The resolution framework requires banks to comply with the ‘minimum requirements of own funds and eligible liabilities’ the so called MREL, in order to be able to absorb losses and restore capital levels so that the entity can continue to perform its critical functions during and after its crisis. Setting MREL is thus an integral part of the resolution planning task. MREL is key to achieving the resolvability of entities.
The SRB has taken a proportionate, multi-year approach to MREL setting. In 2017 we are setting binding MREL targets for the largest and most complex groups under our remit on a consolidated level, and we will continue to enhance our MREL policy in 2018, in line with the rules set out in the SRM Regulation and the Commission’s Delegated Regulation on MREL. In 2018, for those banks for which binding targets have already been set at consolidated level, the SRB will determine targets at individual level. For other banks, we will set binding MREL targets at consolidated level. The approach being taken ensures that banks are able to manage the transition to meeting MREL requirements without significant impact on financial stability or the real economy.
By the latest in 2020, our resolution plans will comprise binding targets for MREL at consolidated and solo level and – another important aspect – they will reflect our findings about the removal of impediments to resolution.

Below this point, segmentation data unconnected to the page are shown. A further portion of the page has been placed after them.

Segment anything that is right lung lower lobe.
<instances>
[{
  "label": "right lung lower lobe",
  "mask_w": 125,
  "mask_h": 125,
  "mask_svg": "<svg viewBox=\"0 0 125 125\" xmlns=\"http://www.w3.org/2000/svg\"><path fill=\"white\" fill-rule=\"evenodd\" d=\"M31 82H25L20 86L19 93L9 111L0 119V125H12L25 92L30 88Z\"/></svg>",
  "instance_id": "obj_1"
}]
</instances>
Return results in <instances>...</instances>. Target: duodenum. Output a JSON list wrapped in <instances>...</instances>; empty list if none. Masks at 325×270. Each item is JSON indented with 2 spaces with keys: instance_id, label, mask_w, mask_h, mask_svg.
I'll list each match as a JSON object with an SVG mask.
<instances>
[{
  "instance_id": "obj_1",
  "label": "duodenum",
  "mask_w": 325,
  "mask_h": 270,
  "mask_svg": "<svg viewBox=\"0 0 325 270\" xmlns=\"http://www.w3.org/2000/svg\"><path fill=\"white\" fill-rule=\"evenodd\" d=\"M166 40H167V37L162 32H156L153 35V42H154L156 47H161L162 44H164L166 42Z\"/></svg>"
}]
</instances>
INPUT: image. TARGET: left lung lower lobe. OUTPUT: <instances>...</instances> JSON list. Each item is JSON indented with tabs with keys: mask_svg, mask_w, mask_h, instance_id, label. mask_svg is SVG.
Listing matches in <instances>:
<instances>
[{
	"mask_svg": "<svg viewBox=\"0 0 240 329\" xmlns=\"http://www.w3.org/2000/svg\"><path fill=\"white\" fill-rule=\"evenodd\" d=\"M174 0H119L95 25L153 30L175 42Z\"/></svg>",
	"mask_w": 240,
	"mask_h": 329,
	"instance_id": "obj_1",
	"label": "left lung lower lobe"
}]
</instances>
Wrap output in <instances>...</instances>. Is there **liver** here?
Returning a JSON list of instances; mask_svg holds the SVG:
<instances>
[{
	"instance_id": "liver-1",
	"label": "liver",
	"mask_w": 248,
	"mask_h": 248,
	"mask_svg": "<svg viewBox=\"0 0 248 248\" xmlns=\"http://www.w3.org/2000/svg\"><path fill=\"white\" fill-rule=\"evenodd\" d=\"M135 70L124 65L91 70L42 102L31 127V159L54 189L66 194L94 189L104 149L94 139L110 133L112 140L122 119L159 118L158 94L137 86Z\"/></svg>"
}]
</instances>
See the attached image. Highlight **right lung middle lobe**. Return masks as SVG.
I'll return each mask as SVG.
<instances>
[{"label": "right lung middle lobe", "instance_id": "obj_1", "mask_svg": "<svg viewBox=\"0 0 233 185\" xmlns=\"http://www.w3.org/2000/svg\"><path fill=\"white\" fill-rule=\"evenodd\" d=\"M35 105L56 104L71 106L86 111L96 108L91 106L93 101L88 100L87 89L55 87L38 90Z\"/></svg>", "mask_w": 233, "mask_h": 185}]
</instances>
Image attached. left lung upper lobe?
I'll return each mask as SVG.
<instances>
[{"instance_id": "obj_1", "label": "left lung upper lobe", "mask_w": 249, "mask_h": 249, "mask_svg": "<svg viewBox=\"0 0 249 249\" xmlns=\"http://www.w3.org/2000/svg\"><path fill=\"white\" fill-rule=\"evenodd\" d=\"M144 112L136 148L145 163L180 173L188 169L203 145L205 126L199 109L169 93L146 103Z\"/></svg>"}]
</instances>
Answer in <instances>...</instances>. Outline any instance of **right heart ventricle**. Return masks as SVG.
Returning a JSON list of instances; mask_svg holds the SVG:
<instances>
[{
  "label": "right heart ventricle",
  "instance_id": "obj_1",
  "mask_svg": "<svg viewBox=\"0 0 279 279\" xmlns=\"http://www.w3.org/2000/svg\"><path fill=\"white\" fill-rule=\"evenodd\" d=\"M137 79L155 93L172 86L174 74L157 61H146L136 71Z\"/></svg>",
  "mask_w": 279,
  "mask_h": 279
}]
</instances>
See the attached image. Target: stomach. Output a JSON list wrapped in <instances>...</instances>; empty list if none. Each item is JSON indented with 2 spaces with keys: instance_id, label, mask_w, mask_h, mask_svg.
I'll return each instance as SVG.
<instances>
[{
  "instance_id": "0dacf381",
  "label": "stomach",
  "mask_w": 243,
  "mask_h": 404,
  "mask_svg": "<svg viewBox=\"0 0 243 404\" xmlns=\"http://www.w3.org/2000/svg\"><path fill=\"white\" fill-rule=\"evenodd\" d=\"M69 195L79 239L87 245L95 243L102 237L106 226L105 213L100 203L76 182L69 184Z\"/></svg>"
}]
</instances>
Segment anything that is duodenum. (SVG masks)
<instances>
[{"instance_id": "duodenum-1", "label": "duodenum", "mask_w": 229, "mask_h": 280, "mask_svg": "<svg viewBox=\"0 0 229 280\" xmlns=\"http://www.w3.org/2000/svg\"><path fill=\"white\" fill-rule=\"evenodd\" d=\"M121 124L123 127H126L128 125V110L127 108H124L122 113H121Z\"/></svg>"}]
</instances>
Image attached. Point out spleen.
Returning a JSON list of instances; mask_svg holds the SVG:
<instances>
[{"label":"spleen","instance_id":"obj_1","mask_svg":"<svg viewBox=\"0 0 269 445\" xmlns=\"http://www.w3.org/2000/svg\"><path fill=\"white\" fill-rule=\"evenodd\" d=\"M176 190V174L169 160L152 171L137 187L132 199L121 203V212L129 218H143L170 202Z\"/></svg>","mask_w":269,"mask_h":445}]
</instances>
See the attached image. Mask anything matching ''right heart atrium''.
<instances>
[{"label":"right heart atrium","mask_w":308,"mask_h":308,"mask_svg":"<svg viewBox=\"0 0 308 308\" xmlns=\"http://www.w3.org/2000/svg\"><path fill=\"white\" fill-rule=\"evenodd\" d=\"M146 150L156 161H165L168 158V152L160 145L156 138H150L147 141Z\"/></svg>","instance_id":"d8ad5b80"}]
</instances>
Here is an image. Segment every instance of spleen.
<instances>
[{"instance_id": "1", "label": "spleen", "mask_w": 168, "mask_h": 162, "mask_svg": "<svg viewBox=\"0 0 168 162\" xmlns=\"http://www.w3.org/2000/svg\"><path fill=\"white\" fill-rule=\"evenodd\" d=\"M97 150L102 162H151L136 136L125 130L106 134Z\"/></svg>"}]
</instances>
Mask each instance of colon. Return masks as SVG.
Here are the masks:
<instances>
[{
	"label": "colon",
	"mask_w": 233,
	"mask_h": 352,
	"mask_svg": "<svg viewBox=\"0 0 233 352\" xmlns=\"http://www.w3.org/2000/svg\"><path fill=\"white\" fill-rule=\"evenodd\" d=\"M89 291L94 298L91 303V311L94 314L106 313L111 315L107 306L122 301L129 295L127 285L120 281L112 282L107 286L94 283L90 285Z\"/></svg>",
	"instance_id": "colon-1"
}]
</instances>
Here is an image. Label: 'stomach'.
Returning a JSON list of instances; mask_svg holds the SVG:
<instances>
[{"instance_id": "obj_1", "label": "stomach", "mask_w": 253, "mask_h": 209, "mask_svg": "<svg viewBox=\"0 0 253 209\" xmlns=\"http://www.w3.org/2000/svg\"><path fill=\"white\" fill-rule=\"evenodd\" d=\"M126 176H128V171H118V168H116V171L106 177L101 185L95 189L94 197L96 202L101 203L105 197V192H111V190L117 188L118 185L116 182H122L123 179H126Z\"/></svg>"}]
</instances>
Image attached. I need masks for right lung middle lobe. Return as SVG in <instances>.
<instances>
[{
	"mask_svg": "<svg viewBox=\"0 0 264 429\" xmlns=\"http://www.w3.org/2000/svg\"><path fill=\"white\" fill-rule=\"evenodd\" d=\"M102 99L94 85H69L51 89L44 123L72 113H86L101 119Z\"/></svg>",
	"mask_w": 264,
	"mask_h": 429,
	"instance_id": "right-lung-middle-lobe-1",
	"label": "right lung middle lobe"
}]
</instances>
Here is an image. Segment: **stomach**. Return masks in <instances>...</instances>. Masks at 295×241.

Let me conclude with this thought: Since the start of the financial crisis in 2008/9 a lot has happened. But there is clearly still much to do. Although bank resolution is still a rather new concept, we can affirm that today banks are in by far better shape now than they were ten years ago. Banks are sounder, safer and less leveraged today. And we as authorities have the tools at hand to resolve a bank in case of failure. This means that the European financial system is more resilient to economic shocks today.
A lot has been achieved but the Banking Union has not delivered on all of its promises, yet. We cannot yet declare mission accomplished, in part because the framework is young and in part because it is incomplete; we are still awaiting MREL to be built up and the third pillar of the Banking Union – EDIS - to be established, just to mention two aspects. Overall, however, the journey that began only three years ago has progressed fast.
Let me stress this: if failure is unavoidable then it is essential to be well prepared with a forward-looking mind-set to avoid the potential negative impact of a bank failure on the economy and on financial stability.
Thank you very much for the opportunity to speak to you today. I will try to respond to the questions you may have.
If your questions refer to the implementation of the decision, I will leave them to Mr. Ponce for his future hearing.